Demonstration of the MetaChip concept was extended beyond CP to include 5-fluoro-1-(tetrahydro-2-furfuryl)-uracil (Tegafur), which yields the potent anticancer compound 5-fluorouracil upon P450-catalyzed oxidation (41, 42), and the common analgesic acetaminophen, which is oxidized to the cytotoxic N-acetyl-p-benzoquinone-imine by P450 catalysis (43, 44). In these cases, CYP1A2 and CYP3A4 were used in 30-nl sol-gel spots with 60 nl of substrate solution (0–2 mM). As with CP, the MCF7 cell monolayer slide was stamped onto the sol-gel spots and kept in place for 6 h. The sol-gel spots containing either of the two P450 isozymes yielded measurable cytotoxicity with 2 mM Tegafur or acetaminophen (Fig. 4 C and D). As with CP, the P450-containing sol-gel spots showed comparable cytotoxicity to those with solution-phase P450 reactions.

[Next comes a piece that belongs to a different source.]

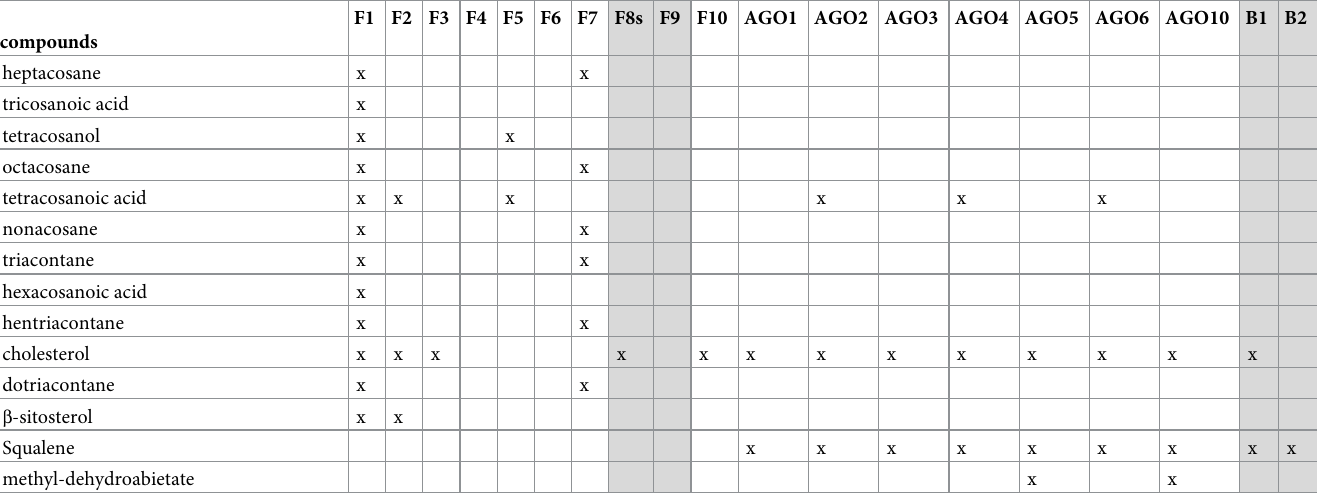
Lignoceric acid (the linear monocarboxylic acid with 24 carbon atoms) was present in sam- ples F1, F2, and F5 only (chromatograms in Fig 7 and Figs L and F in S2 File), and hexacosa- noic acid (C26:0), also called cerotic acid, was identified in sample F1. The most abundant acids were palmitic (hexadecanoic acid, C16:0) and stearic acid (octadecanoic acid, C18:0). In all the samples, long chain alcohols (12–20 carbon atoms) were identified in different relative amounts. The presence of long-chain monocarboxylic fatty acids along with long chain alco- hols and alkanes in significant amount with respect to the blank indicated the presence of plant material, including glycerolipids and waxes [102].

In conclusion, we have developed an in vitro, high-throughput tool that is ideal for the rapid detection of P450-generated cytotoxic metabolites. The MetaChip offers several clear advantages over more conventional toxicology screens that use multiwell plates, including highly active and stable human P450s scaled down to 30-nl reaction volumes and the in situ coupling of metabolite synthesis and cytotoxicity screening, which allows rapid cytotoxicity testing of individual- or multiple P450-generated metabolites, similar to what occurs in the human liver. These advantages are important for the acceleration of human toxicology assays, whereby an increasingly large number of drug candidates generated through combinatorial chemistry must be rapidly screened for both bioactivity and toxicity. Furthermore, we envision that the MetaChip concept can ultimately comprise the entire human P450 inventory and be used in conjunction with variable multiisoform mixtures to provide predictive metabolic profiles and cell-specific toxicity data for different populations of individuals. Such a capability is critical for the design of patient-specific treatment regimens in the emerging practice of personalized medicine, as well as for the identification of pharmacologically safe and effective lead compounds for advancement to clinical trials. Finally, the MetaChip concept can be extended to include P450-catalyzed drug activation for enhanced biological activity, rather than toxicity, as well as cell-based screening in which pharmacological activity is linked to growth inhibition rather than cell death.
Acknowledgments
We are grateful to Isabelle Chevralot, Adam Meadows, and Philippa Reader for helpful suggestions and assistance with the cell culture experiments. This work was supported by National Institutes of Health Grant ES-012619 and the National Science Foundation.
Author contributions: J.S.D. and D.S.C. designed research; M.-Y.L. and C.B.P. performed research; and M.-Y.L., J.S.D., and D.S.C. wrote the paper.
This paper was submitted directly (Track II) to the PNAS office.
Abbreviations: CP, cyclophosphamide; MTMOS, methyltrimethoxysilane; 4-OH-CP, 4-hydroxycyclophosphamide.